Poyraz kızının bu tatlı halini görünce kucağına alıp yeni yeni uzamaya başlayan saçlarından öptü. Kızı Sare babasının yaptığına karşı çığlık atarak gülerken Poyraz ve Defne hanım da onun tatlı sevincine güldüler.

"Kahvaltı hazır. Hadi aşağı inelim."

"Tamam anne."

Poyraz Sare'yi de alıp annesiyle birlikte odadan çıktı. Onlar aşağı inerlerken Sare elleriyle oynuyor değişik sesler çıkararak gülüyordu.

Yemek odasına geldiklerinde yerlerine geçtiler.

"Mama mama."

"Tamam kızım yiyeceğiz mama."

Herkes sessizce kahvaltısını yaparken masada sadece çatal bıçak sesleri ve Sare'nin kendi kendine çıkardığı tatlı sesleri dışında ses çıkmıyordu.

Defne hanım masadaki boş sandalyeye bakıp iç çekti. Keşke dedi. Keşke kızım da yanımızda mutlu olsaydı. Ama kızı haklıydı. Ona zaman vermelilerdi. Ama onlar bunu yapmamışlardı.

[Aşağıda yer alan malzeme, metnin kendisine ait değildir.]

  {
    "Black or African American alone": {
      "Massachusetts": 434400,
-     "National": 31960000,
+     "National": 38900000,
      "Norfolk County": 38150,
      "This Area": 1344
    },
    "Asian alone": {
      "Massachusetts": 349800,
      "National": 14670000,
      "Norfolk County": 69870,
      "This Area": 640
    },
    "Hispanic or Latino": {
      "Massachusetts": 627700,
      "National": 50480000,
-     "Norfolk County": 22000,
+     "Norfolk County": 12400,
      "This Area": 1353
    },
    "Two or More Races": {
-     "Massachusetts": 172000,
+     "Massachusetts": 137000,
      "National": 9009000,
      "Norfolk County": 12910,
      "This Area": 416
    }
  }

Asaf bey düşünceliydi. O da kızını düşünüyordu. Kızının restoranda dedikleri geldi aklına. Kızı haklıydı. Ona hiç zaman vermemişlerdi. Onu üzmemek için herşeyi yapmaya hazırken onu en çok üzenin kendileri olduğunu Defne hanım da Asaf bey de fark etmişlerdi. Çok pişmanlardı. Ama son pişmanlık fayda etmezdi.

Defne hanım ve Asaf bey gece uzun uzun konuşmuşlardı. Eylül'ün üstüne gitmeyecekler ona zaman vereceklerdi. Onunla yakınlaşmaya çalışacaklardı.

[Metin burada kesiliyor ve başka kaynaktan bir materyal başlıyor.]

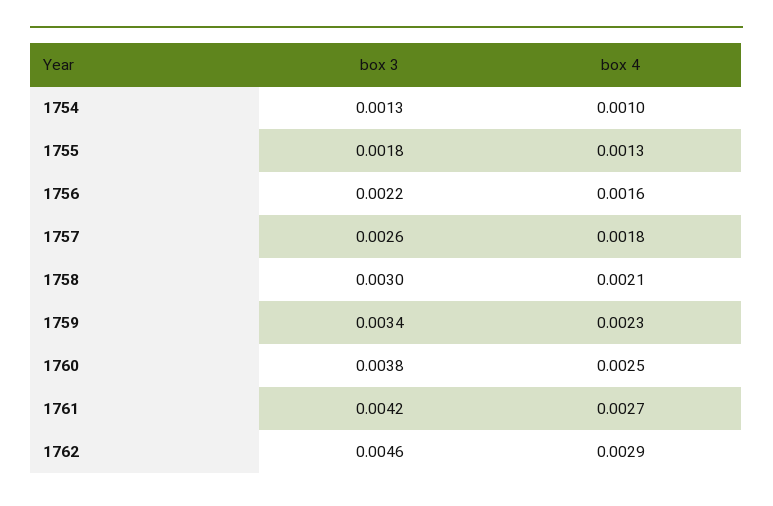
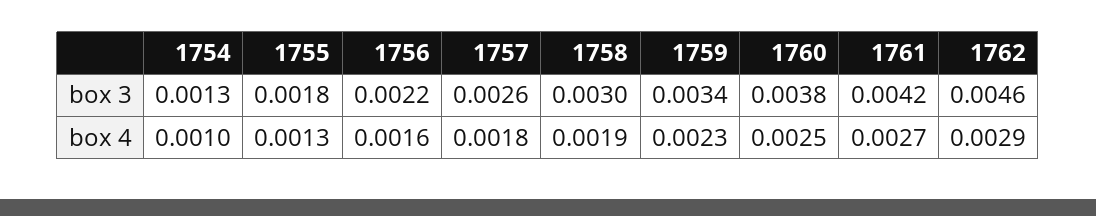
  {
    "box 3": {
      "1754": 0.0013,
      "1755": 0.0018,
      "1756": 0.0022,
      "1757": 0.0026,
      "1758": 0.003,
      "1759": 0.0034,
      "1760": 0.0038,
      "1761": 0.0042,
      "1762": 0.0046
    },
    "box 4": {
      "1754": 0.001,
      "1755": 0.0013,
      "1756": 0.0016,
      "1757": 0.0018,
-     "1758": 0.0021,
+     "1758": 0.0019,
      "1759": 0.0023,
      "1760": 0.0025,
      "1761": 0.0027,
      "1762": 0.0029
    }
  }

Poyraz kucağındaki kızına baktı. Kızı kız kardeşine çok benziyordu. Sare daha küçücük olsa bile yüz tipi Eylül'e çok benziyordu.

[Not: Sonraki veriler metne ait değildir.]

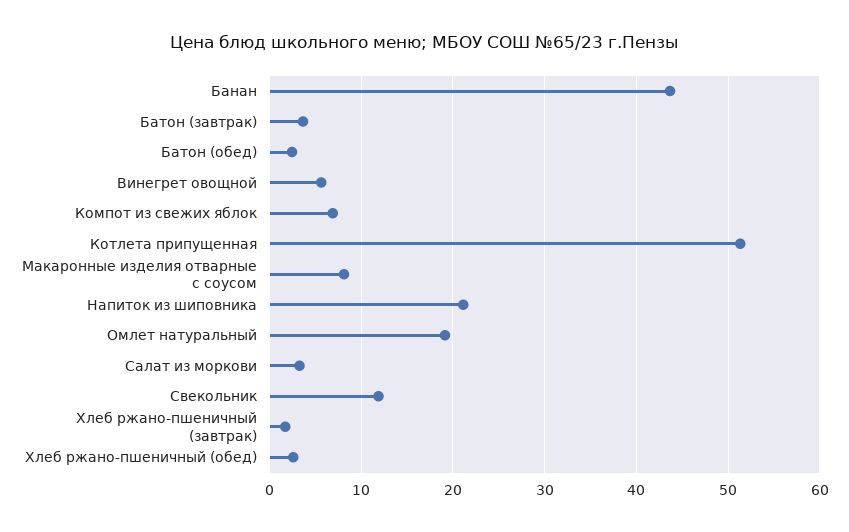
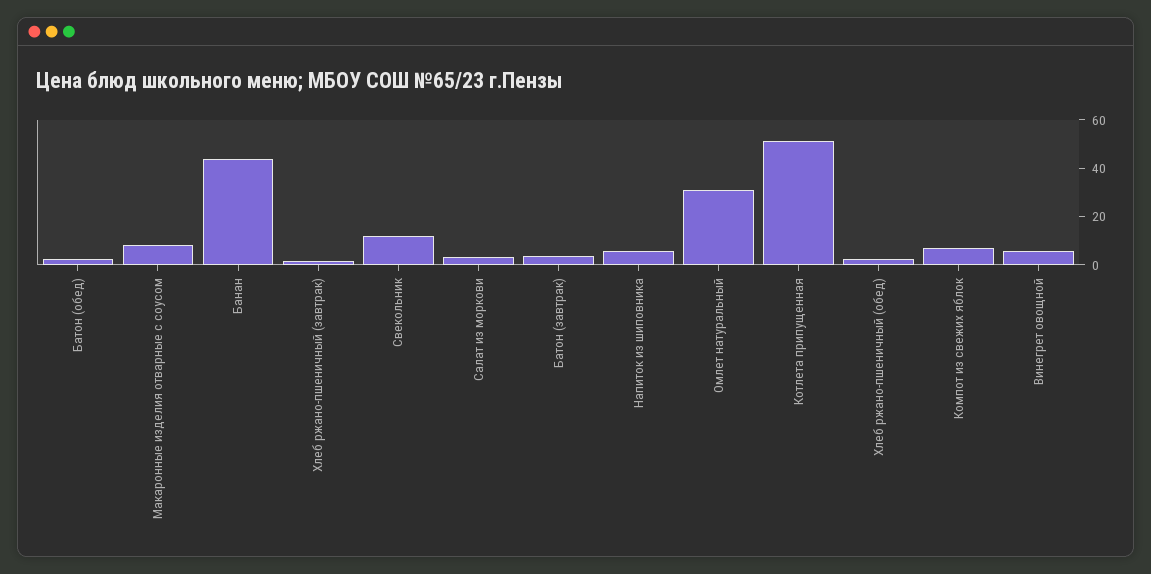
  {
    "Банан": 44,
    "Батон (завтрак)": 4,
    "Батон (обед)": 2,
    "Винегрет овощной": 6,
    "Компот из свежих яблок": 7,
    "Котлета припущенная": 51,
    "Макаронные изделия отварные с соусом": 8,
-   "Напиток из шиповника": 21,
+   "Напиток из шиповника": 5,
-   "Омлет натуральный": 19,
+   "Омлет натуральный": 30,
    "Салат из моркови": 3,
    "Свекольник": 12,
    "Хлеб ржано-пшеничный (завтрак)": 2,
    "Хлеб ржано-пшеничный (обед)": 3
  }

Yiğit ve Ediz de sessizce kahvaltısını yaparken Eylül'ü düşünüyorlardı. Yiğit 4 yıl önce ölen bir ablasının Ediz de ikizinin olduğunu öğrenmişti. İkisi de bir süre kendilerine gelememiş odalarından çıkamamışlardı.

Diğer abiler de Eylül ile onu üzmeden kırmadan nasıl konuşabileceklerini, yakınlaşabileceklerini düşünüyorlardı.

Bir süre herkes düşünceli ve sessizce kahvaltısını yaptıktan sonra herkes kendi halinde kimi işine kimi odasına dağılmıştı.

. . .

EYLÜL'DEN

Cesaretim yoktu.

Elimde çiçeklerle kapıda beklerken içeri girmeye cesaretim yoktu.